## WHAT IS NEEDED
Set down exactly the lines from the one containing "per la regolazione della vestibilità" through the last line of the records below, both included, and nothing else.

[Recorded data]

══════════

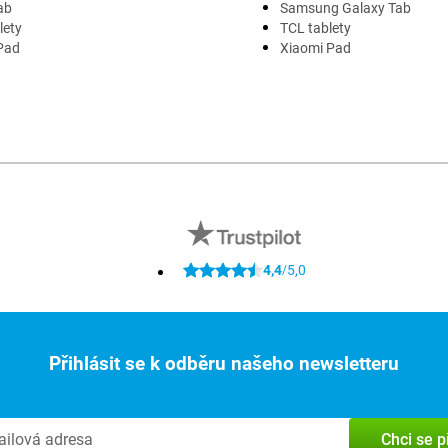
ab
Samsung Galaxy Tab
lety
TCL tablety
Pad
Xiaomi Pad
4,4
5,0
/
Přihlásit se k odběru našeho newsletteru
Chci se p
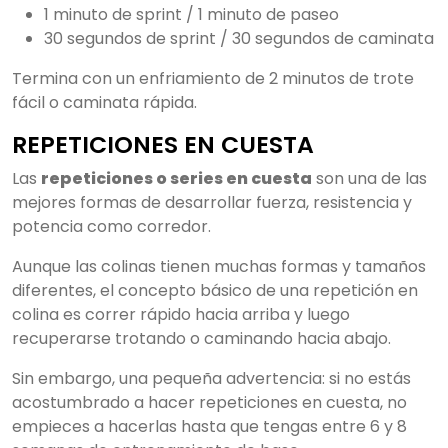
1 minuto de sprint / 1 minuto de paseo
30 segundos de sprint / 30 segundos de caminata
Termina con un enfriamiento de 2 minutos de trote
fácil o caminata rápida.
REPETICIONES EN CUESTA
Las
repeticiones o series en cuesta
son una de las
mejores formas de desarrollar fuerza, resistencia y
potencia como corredor.
Aunque las colinas tienen muchas formas y tamaños
diferentes, el concepto básico de una repetición en
colina es correr rápido hacia arriba y luego
recuperarse trotando o caminando hacia abajo.
Sin embargo, una pequeña advertencia: si no estás
acostumbrado a hacer repeticiones en cuesta, no
empieces a hacerlas hasta que tengas entre 6 y 8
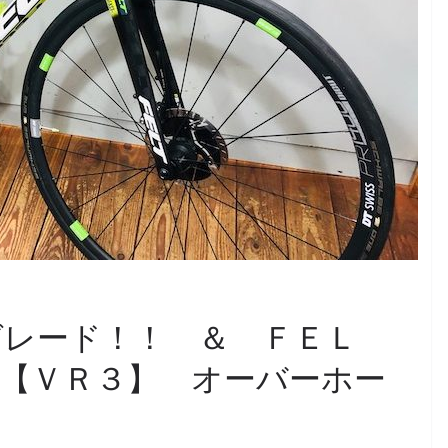
レード！！ ＆ ＦＥＬ
【ＶＲ３】 オーバーホー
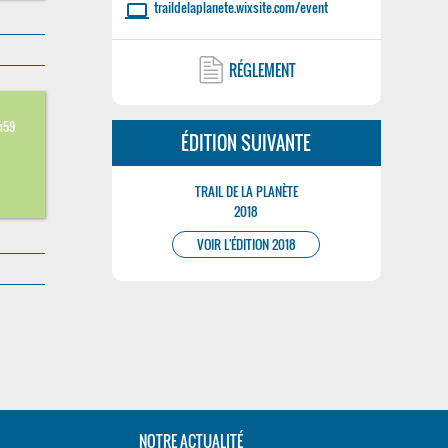
traildelaplanete.wixsite.com/event
laptop
RÉGLEMENT
h59
ÉDITION SUIVANTE
TRAIL DE LA PLANÈTE
2018
VOIR L'ÉDITION 2018
NOTRE ACTUALITÉ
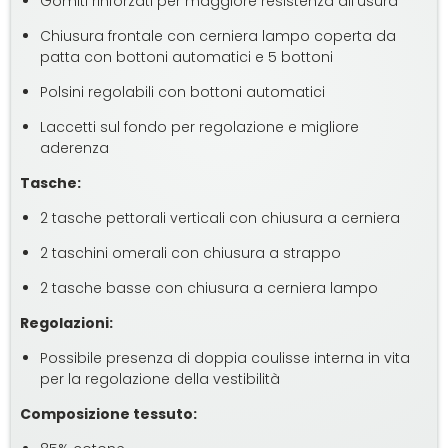
Gomiti rinforzati per maggiore resistenza all’usura
Chiusura frontale con cerniera lampo coperta da
patta con bottoni automatici e 5 bottoni
Polsini regolabili con bottoni automatici
Laccetti sul fondo per regolazione e migliore
aderenza
Tasche:
2 tasche pettorali verticali con chiusura a cerniera
2 taschini omerali con chiusura a strappo
2 tasche basse con chiusura a cerniera lampo
Regolazioni:
Possibile presenza di doppia coulisse interna in vita
per la regolazione della vestibilità
Composizione tessuto:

══════════

## RESPONSE TO THIS EXERCISE
per la regolazione della vestibilità
Composizione tessuto:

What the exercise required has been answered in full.